Problem requirements |
Since only part of the material below is wanted, output exactly the lines from the one with "is still here" up to and including the one with "force, the White".
===
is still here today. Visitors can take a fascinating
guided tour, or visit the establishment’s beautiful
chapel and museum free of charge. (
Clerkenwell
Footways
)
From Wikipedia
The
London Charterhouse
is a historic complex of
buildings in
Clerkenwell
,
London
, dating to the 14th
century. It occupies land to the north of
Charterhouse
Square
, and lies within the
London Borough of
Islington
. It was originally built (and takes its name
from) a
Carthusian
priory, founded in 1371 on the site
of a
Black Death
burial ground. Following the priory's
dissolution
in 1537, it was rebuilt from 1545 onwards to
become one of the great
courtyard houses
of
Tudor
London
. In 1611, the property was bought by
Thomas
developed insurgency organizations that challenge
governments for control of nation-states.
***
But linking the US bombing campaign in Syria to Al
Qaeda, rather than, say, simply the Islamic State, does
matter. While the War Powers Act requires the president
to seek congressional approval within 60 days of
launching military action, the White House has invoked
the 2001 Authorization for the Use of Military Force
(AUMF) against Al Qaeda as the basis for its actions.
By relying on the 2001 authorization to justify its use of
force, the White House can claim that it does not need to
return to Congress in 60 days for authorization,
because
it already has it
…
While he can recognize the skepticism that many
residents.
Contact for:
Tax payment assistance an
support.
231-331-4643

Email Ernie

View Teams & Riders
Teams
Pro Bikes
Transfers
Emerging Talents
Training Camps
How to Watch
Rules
===
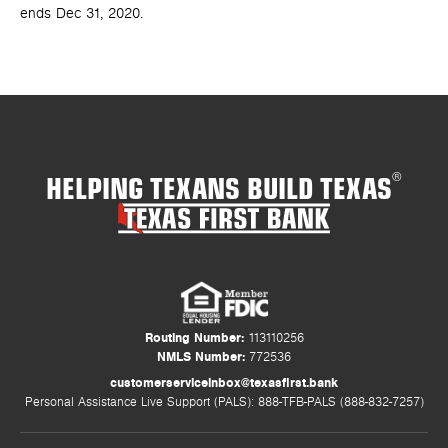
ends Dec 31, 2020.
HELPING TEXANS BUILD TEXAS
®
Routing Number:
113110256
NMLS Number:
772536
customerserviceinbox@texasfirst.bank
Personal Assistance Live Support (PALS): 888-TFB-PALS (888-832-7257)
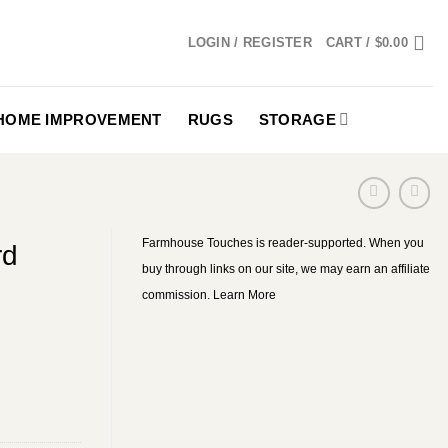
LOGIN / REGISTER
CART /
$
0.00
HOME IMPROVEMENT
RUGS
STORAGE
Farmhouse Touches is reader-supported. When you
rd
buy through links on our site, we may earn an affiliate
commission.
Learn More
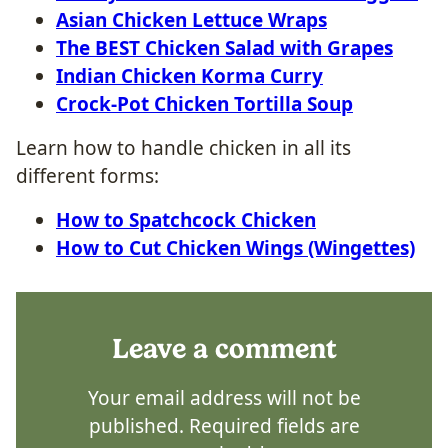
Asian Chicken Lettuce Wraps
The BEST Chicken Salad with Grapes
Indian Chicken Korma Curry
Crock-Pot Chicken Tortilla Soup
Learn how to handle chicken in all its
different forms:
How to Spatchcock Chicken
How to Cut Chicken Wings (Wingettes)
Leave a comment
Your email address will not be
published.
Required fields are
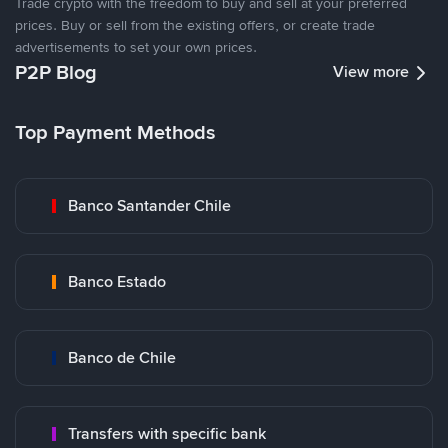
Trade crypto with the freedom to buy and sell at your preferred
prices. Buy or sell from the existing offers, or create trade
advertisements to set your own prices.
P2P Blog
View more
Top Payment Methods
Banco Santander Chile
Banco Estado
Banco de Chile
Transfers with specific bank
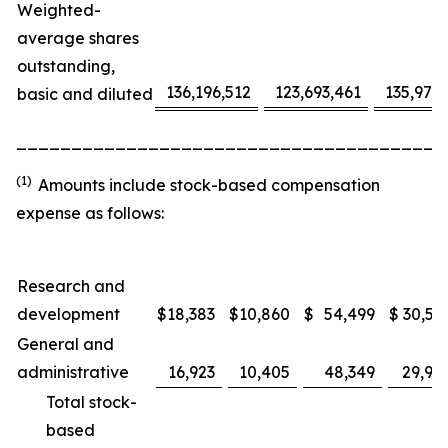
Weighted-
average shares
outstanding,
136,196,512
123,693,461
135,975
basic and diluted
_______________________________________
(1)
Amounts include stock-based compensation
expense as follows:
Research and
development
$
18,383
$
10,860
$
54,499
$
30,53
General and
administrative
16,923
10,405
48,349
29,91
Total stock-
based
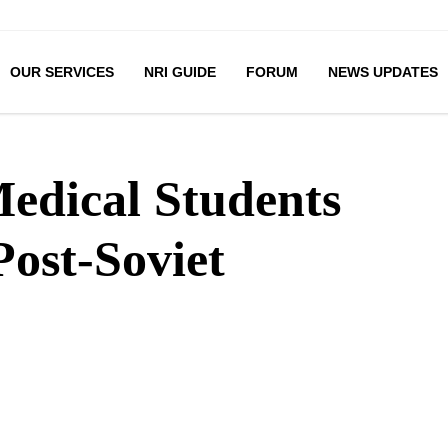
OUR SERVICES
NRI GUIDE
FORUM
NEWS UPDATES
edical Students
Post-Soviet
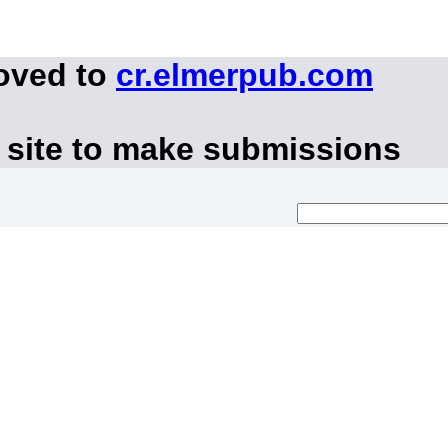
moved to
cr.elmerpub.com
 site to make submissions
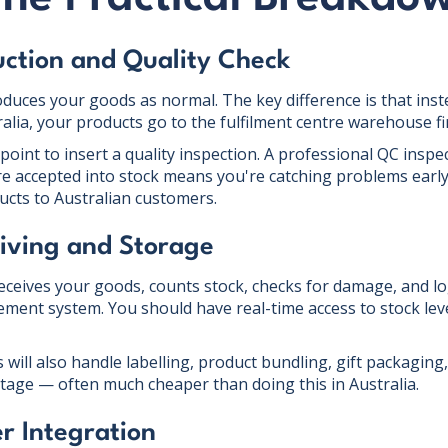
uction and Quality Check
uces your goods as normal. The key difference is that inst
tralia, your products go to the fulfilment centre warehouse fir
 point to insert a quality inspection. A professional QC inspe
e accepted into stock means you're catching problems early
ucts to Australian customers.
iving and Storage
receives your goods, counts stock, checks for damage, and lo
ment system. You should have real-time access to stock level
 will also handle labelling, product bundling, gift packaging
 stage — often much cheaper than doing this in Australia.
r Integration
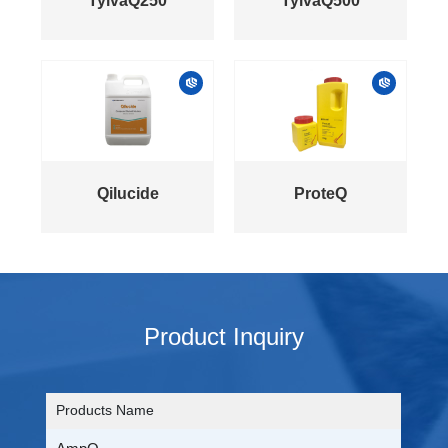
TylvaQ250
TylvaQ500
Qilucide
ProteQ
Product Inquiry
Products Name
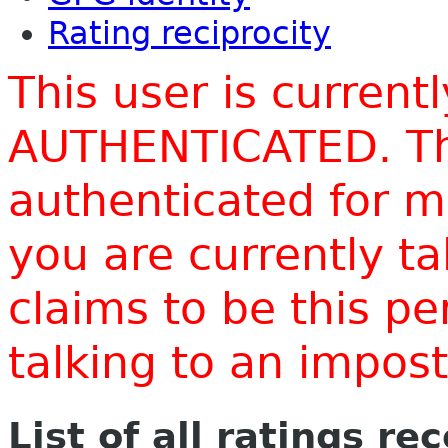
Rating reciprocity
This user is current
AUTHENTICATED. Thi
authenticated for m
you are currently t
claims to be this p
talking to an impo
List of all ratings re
===
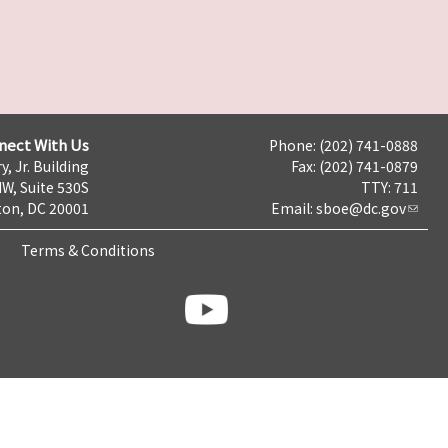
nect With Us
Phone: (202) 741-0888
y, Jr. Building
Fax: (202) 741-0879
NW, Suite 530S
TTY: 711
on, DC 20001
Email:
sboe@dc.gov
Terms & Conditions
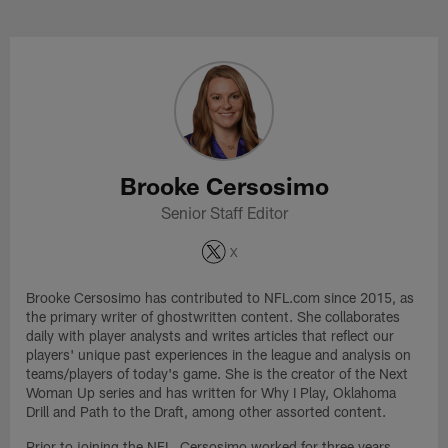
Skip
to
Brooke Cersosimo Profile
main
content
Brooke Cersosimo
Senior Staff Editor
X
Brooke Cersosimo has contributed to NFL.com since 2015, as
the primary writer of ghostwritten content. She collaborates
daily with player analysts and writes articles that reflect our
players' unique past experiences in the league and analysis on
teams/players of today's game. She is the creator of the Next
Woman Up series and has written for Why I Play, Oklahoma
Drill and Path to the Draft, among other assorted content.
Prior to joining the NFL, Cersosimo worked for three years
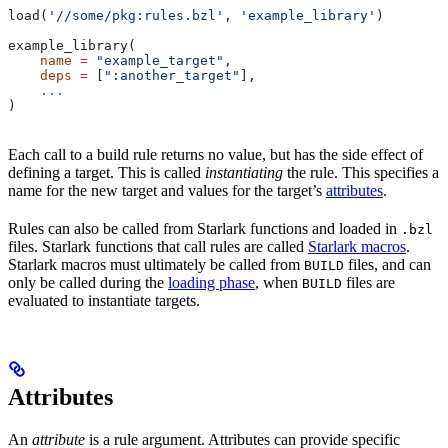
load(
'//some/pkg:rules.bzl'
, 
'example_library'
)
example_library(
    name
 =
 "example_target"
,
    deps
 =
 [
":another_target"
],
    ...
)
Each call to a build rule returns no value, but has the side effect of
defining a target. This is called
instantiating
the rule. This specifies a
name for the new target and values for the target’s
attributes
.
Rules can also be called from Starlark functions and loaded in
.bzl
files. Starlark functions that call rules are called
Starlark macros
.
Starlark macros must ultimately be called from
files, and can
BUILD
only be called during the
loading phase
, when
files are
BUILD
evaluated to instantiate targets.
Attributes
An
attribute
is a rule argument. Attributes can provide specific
===
Task solution |
is still here today. Visitors can take a fascinating
guided tour, or visit the establishment’s beautiful
chapel and museum free of charge. (
Clerkenwell
Footways
)
From Wikipedia
The
London Charterhouse
is a historic complex of
buildings in
Clerkenwell
,
London
, dating to the 14th
century. It occupies land to the north of
Charterhouse
Square
, and lies within the
London Borough of
Islington
. It was originally built (and takes its name
from) a
Carthusian
priory, founded in 1371 on the site
of a
Black Death
burial ground. Following the priory's
dissolution
in 1537, it was rebuilt from 1545 onwards to
become one of the great
courtyard houses
of
Tudor
London
. In 1611, the property was bought by
Thomas
developed insurgency organizations that challenge
governments for control of nation-states.
***
But linking the US bombing campaign in Syria to Al
Qaeda, rather than, say, simply the Islamic State, does
matter. While the War Powers Act requires the president
to seek congressional approval within 60 days of
launching military action, the White House has invoked
the 2001 Authorization for the Use of Military Force
(AUMF) against Al Qaeda as the basis for its actions.
By relying on the 2001 authorization to justify its use of
force, the White House can claim that it does not need to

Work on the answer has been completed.